(begin)

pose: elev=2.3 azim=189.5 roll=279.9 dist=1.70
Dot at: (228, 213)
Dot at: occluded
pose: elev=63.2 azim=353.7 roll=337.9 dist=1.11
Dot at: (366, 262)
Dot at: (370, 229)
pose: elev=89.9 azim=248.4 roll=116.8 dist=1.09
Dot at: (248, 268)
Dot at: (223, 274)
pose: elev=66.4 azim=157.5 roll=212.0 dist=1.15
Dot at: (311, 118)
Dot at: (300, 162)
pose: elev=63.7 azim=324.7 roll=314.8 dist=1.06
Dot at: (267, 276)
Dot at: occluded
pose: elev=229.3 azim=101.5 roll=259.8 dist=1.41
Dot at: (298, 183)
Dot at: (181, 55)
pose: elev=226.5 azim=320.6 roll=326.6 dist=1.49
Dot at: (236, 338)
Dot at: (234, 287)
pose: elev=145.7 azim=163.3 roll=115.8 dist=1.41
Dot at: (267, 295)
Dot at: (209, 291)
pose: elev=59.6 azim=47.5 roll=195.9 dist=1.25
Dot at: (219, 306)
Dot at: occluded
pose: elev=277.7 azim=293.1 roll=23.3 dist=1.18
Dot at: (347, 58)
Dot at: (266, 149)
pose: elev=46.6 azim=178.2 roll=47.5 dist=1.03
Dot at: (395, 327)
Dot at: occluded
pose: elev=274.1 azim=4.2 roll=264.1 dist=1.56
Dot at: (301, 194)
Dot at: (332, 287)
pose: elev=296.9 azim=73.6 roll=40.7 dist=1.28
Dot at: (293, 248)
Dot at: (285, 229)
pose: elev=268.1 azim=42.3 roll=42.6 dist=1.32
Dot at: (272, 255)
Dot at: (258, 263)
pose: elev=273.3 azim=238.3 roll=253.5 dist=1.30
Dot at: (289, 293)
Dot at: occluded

(end)

*Objective*.
Convert only the part of the listing above that begins with the line containing "pose: elev=229.3 azim=101.5" and runs through the line containing "Dot at: (258, 263)" into a numbered list, dropping any blank lines.

*Exercise response*.
1. pose: elev=229.3 azim=101.5 roll=259.8 dist=1.41
2. Dot at: (298, 183)
3. Dot at: (181, 55)
4. pose: elev=226.5 azim=320.6 roll=326.6 dist=1.49
5. Dot at: (236, 338)
6. Dot at: (234, 287)
7. pose: elev=145.7 azim=163.3 roll=115.8 dist=1.41
8. Dot at: (267, 295)
9. Dot at: (209, 291)
10. pose: elev=59.6 azim=47.5 roll=195.9 dist=1.25
11. Dot at: (219, 306)
12. Dot at: occluded
13. pose: elev=277.7 azim=293.1 roll=23.3 dist=1.18
14. Dot at: (347, 58)
15. Dot at: (266, 149)
16. pose: elev=46.6 azim=178.2 roll=47.5 dist=1.03
17. Dot at: (395, 327)
18. Dot at: occluded
19. pose: elev=274.1 azim=4.2 roll=264.1 dist=1.56
20. Dot at: (301, 194)
21. Dot at: (332, 287)
22. pose: elev=296.9 azim=73.6 roll=40.7 dist=1.28
23. Dot at: (293, 248)
24. Dot at: (285, 229)
25. pose: elev=268.1 azim=42.3 roll=42.6 dist=1.32
26. Dot at: (272, 255)
27. Dot at: (258, 263)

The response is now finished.